Let sit 15-20 minutes.

Then pull off small, golf-ball amounts of dough and roll flat with a rolling pin until very, very thin. Kate Moss thin. You will almost be able to see through them. Heat a cast iron pan until very hot (NO need to add oil or butter) and fry until both sides bubble a little and have small brown spots.

If possible, it’s easiest to have one person rolling and another frying. Ilsa and I like to tag team on these jobs. She has become an EXPERT fryer.

As you make them, place them on a plate wrapped in a clean dishtowel to keep them from drying out. I like to store them in our breadbox this way, but if you don’t think you’ll eat them all up in a few days you can freeze some for later.

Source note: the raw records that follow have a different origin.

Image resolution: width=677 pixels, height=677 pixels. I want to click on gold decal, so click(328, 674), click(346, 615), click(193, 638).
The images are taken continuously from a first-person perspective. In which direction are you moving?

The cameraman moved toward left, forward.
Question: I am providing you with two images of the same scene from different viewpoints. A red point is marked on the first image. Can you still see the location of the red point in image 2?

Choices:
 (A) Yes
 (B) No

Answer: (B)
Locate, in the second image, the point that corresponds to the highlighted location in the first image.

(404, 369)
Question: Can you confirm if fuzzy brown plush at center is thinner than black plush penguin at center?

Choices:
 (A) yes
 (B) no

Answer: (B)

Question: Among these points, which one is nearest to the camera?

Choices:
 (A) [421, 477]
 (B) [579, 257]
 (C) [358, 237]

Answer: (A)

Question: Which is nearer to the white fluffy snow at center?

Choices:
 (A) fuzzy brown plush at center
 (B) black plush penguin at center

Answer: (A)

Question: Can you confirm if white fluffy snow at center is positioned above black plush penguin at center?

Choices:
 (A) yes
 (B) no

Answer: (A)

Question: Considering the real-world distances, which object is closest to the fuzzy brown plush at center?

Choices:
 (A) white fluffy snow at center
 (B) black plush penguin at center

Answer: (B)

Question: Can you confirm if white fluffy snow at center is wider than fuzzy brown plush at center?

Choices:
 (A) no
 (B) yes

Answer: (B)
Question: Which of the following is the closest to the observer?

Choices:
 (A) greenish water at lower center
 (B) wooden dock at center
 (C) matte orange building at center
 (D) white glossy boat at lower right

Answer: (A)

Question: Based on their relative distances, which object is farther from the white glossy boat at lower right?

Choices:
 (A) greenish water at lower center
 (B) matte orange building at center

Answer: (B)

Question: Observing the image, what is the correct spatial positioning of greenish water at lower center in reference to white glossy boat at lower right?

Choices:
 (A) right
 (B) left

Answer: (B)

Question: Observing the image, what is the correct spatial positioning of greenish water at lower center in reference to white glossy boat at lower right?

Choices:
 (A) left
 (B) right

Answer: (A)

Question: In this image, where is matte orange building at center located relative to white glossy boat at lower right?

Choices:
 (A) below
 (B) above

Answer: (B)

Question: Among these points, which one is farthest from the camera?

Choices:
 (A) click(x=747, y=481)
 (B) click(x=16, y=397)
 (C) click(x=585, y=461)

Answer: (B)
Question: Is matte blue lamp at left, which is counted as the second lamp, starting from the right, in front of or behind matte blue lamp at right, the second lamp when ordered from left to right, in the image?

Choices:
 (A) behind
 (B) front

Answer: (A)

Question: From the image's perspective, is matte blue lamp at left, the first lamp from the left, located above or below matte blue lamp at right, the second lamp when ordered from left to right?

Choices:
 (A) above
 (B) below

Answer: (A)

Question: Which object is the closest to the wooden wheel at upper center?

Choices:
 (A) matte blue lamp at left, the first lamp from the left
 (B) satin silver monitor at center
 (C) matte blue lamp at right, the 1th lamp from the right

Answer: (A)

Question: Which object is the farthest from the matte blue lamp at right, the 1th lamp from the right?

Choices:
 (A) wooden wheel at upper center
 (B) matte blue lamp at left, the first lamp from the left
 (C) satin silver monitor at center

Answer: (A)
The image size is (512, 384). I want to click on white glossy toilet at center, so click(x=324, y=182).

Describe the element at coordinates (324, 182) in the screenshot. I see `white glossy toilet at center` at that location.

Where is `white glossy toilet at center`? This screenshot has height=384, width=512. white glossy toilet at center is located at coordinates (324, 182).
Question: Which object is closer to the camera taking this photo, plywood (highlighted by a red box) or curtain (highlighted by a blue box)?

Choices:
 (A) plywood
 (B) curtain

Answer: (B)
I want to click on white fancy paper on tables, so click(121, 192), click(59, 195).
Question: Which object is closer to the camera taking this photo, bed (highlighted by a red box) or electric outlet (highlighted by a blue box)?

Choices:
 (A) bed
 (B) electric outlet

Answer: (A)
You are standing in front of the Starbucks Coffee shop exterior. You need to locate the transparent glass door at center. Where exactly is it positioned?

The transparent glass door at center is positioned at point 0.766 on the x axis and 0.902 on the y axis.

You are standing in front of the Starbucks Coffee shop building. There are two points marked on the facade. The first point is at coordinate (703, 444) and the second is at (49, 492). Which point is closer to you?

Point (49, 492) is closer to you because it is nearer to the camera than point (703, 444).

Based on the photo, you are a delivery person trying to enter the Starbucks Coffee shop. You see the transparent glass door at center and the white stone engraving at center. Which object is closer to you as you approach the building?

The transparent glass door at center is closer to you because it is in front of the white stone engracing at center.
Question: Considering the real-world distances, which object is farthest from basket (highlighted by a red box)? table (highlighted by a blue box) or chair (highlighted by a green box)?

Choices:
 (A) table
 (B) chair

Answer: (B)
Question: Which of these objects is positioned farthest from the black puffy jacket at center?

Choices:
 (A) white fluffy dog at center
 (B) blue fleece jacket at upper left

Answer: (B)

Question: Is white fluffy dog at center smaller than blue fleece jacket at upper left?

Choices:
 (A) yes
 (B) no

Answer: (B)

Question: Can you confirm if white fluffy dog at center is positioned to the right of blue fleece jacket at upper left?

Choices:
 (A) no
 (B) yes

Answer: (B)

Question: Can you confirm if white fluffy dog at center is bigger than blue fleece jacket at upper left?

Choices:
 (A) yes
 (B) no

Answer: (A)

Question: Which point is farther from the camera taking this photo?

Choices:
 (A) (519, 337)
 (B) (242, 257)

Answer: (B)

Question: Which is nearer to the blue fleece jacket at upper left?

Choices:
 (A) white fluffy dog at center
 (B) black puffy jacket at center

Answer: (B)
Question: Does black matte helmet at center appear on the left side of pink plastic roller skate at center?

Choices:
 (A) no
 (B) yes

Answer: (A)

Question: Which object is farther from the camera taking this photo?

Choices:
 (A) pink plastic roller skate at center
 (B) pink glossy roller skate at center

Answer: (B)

NOTE: You do not use a tortilla press for these flour tortillas; a press is useful for corn tortillas.

Steve’s Happy Little Tortillas Recipe in Pictures

My husband Steve’s favorite thing to use these for is something he made up: he sprinkles a tortilla with olive oil, Parmesan, chopped garlic and rosemary and toasts in the toaster oven to make these lovely little… what? I don’t know what to call them except Steve’s Happy Little Tortillas, and they are delicious.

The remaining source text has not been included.